Three big clouds: buckets at a glance

Each has regions (geography), durability (very hard to lose data), and access control (who can read/write). Names differ; idea is the same.

Concept AWS Google Cloud Microsoft Azure
Object store product S3 (Simple Storage Service) Cloud Storage (GCS) — “buckets” Blob Storage — containers & blobs
Unit you create Bucket (globally unique name) Bucket Storage account → container → blob
Typical use Data lake files (Parquet, CSV), backups, static websites, ingest landing zone before loading a warehouse
“Cold / cheap” tiers S3 Glacier tiers, Intelligent-Tiering Archive / Nearline / Coldline Cool / Archive access tiers

Snowflake often reads your data from external stages pointing at these systems (with credentials and a URL). The warehouse compute is separate from where bytes sit—same interview story as “compute vs storage.”

Remember: The cloud logo is not magic—it’s disciplined ops: encryption, access keys, network paths, and bills. You’re the architect of who can touch which bucket.

Beyond buckets: what AWS, Azure, and GCP actually provide

Object storage is only one layer. Platforms are sold as building blocks you compose; interviews reward naming the category even if the product name slips.

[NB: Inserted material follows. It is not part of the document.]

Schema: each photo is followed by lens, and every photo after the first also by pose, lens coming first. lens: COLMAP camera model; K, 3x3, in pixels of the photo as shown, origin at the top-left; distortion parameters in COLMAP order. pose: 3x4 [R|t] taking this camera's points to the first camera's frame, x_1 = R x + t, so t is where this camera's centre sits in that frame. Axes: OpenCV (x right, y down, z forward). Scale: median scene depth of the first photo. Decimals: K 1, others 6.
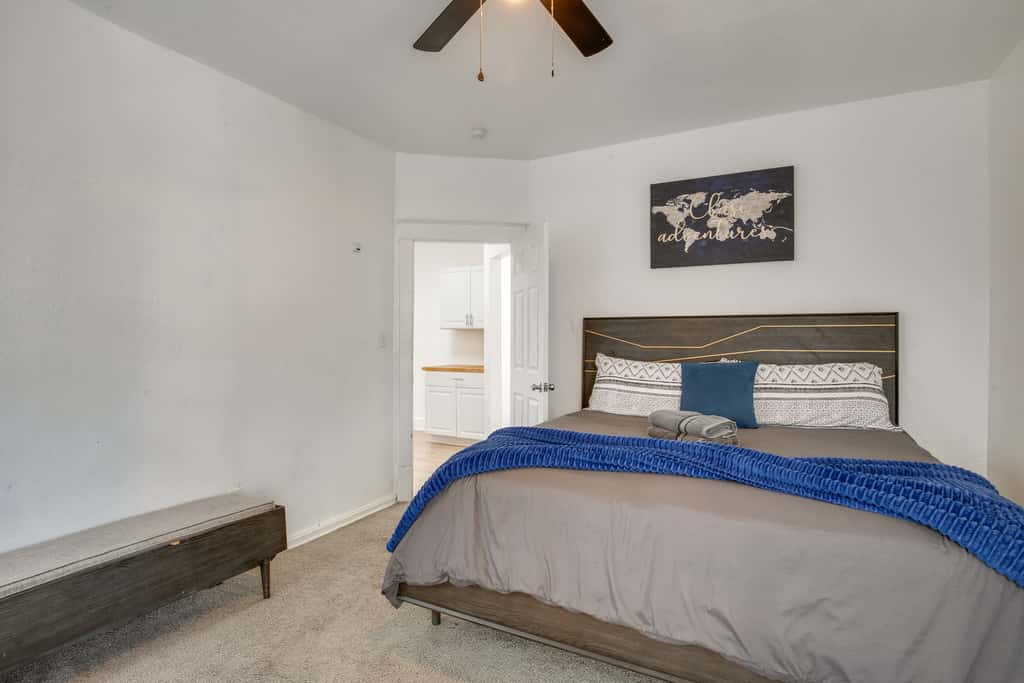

Building block Why it matters AWS (examples) Azure (examples) GCP (examples)
Identity & access Who may read/write which bucket or table? Least privilege reduces breach blast radius. IAM roles & policies Microsoft Entra ID, RBAC IAM, service accounts
Network Private paths from your VPC to managed services; fewer public endpoints. VPC, PrivateLink Virtual Network, Private Link VPC, Private Service Connect
Encryption Data at rest (disk/object) and in flight (TLS). Keys tied to compliance stories. KMS Key Vault Cloud KMS
Regions & zones Latency, residency, and DR: data and compute placement are policy questions—not just performance. Pick region first; then enable services inside it. Cross-region replication exists but adds cost and complexity.

Snowflake runs in a cloud region; your external stages and egress patterns still follow the cloud provider’s rules. Verify private connectivity and encryption settings in current docs for each product.